Segment Start: Given records
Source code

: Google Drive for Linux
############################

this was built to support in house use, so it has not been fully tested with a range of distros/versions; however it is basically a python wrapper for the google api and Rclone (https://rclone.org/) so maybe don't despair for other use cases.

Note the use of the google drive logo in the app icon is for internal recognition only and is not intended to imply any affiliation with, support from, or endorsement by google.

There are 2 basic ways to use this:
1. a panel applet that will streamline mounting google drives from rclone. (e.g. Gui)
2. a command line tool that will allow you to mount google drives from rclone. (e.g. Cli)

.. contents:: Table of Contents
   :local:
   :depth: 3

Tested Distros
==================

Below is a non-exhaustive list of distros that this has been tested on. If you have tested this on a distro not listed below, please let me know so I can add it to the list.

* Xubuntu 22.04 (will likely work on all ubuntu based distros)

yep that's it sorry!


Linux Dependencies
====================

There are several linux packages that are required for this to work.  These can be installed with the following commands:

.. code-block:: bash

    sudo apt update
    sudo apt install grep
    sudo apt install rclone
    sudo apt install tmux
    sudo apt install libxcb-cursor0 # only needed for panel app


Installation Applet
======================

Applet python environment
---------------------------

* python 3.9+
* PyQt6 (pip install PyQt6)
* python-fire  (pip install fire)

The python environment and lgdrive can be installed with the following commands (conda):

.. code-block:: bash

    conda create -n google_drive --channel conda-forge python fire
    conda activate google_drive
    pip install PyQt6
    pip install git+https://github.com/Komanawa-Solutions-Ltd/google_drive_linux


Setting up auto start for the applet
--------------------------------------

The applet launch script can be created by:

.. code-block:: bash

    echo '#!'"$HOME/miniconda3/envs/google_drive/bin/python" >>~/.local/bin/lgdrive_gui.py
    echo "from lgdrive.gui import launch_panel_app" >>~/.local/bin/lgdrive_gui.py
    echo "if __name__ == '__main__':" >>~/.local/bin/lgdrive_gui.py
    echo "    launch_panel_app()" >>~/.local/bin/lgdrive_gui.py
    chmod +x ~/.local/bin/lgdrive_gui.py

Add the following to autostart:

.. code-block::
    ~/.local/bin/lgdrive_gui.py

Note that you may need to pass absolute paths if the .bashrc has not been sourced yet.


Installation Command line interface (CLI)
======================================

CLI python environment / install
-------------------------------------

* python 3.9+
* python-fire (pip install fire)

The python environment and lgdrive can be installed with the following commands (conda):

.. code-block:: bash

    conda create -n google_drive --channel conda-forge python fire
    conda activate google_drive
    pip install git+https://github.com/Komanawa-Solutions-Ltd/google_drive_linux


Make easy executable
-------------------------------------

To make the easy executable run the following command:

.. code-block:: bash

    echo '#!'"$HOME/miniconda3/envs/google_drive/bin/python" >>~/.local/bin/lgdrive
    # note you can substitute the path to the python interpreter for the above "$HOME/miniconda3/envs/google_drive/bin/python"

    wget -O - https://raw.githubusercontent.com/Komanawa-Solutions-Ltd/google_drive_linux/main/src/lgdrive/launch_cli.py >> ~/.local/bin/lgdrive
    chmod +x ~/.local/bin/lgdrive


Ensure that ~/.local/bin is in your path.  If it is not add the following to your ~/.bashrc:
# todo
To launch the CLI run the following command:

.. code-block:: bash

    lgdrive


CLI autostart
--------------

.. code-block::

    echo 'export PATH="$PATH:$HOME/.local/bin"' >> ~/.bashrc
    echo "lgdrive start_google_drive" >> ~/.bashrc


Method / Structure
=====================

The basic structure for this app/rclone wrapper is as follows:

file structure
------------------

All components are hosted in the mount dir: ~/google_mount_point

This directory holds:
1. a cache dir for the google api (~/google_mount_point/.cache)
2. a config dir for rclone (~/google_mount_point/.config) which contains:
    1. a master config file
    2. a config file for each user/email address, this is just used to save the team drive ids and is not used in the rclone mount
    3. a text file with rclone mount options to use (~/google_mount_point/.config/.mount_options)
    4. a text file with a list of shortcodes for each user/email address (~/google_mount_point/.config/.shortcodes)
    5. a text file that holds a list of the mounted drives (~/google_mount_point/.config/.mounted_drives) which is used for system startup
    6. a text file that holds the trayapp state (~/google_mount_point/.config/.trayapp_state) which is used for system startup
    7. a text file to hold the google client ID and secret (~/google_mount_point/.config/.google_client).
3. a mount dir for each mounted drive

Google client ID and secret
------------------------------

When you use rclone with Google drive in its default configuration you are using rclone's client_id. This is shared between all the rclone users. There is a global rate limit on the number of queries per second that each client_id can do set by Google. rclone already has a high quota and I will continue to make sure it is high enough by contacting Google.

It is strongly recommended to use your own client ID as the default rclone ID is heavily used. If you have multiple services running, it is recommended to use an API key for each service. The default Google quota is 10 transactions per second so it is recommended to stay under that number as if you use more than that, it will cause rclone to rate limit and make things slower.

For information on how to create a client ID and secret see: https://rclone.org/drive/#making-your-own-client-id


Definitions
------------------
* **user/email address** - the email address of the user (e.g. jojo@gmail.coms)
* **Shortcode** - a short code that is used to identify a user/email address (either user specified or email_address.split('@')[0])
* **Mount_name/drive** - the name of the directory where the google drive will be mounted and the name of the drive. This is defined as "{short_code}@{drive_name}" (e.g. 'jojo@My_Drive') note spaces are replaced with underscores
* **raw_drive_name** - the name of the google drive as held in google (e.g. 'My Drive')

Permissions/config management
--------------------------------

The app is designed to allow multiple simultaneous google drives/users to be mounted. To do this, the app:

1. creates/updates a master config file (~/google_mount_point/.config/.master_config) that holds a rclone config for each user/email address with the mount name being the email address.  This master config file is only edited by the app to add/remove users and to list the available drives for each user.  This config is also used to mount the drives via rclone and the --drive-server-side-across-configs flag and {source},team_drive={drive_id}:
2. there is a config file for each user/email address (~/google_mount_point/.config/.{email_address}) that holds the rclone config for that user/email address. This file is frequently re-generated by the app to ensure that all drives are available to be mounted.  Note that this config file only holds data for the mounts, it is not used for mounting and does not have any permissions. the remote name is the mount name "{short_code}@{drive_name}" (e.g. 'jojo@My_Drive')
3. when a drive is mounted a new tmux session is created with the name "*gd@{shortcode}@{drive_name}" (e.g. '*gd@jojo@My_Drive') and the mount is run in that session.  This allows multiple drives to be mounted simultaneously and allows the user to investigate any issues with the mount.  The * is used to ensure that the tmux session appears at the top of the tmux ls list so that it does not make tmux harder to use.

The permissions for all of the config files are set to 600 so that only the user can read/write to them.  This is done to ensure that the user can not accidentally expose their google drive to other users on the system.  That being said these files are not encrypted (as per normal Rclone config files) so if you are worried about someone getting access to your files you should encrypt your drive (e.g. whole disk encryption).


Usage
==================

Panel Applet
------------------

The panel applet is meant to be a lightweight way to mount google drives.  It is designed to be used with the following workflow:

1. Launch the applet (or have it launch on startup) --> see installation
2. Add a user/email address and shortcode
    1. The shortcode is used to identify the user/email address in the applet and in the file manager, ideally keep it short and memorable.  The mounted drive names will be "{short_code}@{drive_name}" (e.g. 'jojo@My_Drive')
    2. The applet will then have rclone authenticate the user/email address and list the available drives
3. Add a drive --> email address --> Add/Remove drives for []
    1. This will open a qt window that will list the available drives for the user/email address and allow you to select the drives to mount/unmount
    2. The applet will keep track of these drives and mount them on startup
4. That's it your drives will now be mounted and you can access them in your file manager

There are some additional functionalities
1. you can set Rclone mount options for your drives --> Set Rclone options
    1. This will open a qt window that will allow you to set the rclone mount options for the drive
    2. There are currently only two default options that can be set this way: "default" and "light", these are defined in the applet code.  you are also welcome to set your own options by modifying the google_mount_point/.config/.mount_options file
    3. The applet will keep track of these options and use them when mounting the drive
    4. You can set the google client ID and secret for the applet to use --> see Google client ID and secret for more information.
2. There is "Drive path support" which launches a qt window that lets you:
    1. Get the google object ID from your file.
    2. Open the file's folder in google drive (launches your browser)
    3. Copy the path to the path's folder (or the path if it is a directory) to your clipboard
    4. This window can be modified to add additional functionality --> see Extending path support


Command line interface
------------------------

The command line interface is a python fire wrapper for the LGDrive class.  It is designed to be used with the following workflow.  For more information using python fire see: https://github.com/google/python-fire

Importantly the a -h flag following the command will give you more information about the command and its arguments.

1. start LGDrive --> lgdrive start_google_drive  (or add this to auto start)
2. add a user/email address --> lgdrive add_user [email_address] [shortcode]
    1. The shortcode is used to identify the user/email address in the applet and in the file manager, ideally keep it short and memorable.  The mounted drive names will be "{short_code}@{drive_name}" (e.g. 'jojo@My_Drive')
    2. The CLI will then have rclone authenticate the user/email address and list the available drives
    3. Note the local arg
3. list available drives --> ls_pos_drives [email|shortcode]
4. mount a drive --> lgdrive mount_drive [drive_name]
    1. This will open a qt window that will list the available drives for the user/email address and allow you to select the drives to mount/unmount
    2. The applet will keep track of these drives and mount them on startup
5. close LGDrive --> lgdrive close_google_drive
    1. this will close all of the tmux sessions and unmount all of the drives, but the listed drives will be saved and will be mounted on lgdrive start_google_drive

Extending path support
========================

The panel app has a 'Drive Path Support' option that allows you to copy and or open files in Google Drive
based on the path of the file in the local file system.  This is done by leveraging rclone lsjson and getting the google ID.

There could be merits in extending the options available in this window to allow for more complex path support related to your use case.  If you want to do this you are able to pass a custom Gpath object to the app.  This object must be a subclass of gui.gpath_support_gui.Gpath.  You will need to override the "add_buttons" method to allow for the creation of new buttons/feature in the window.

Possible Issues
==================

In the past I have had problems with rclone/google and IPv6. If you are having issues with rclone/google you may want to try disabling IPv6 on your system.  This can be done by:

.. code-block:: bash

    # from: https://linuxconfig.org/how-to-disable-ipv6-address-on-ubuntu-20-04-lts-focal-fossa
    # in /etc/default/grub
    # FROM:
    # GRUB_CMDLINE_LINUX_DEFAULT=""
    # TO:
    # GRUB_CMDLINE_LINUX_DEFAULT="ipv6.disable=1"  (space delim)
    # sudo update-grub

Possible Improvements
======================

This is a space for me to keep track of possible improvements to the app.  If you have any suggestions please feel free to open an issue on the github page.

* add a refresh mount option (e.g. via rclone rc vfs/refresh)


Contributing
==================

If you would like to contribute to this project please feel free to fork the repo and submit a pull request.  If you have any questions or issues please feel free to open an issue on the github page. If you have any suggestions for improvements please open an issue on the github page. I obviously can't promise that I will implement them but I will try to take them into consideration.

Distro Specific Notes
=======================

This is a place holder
Segment End: Given records
Look through the records for the word "folder". Every line that has it should be copied.

* **Reply**:
    2. Open the file's folder in google drive (launches your browser)
    3. Copy the path to the path's folder (or the path if it is a directory) to your clipboard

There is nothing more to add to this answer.